= Task requirements =
Using the records that follow, count the lines containing the word "months" and give that number only.

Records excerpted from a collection
───

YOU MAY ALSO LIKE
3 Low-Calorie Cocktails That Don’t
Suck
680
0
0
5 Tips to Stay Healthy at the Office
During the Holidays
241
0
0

───

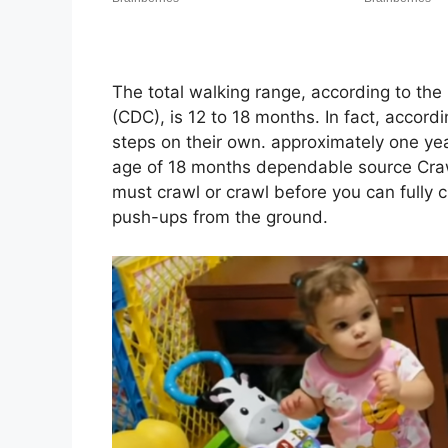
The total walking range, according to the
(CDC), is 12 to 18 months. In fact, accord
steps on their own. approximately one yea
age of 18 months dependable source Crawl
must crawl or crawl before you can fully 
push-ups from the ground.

───

= Written response =
2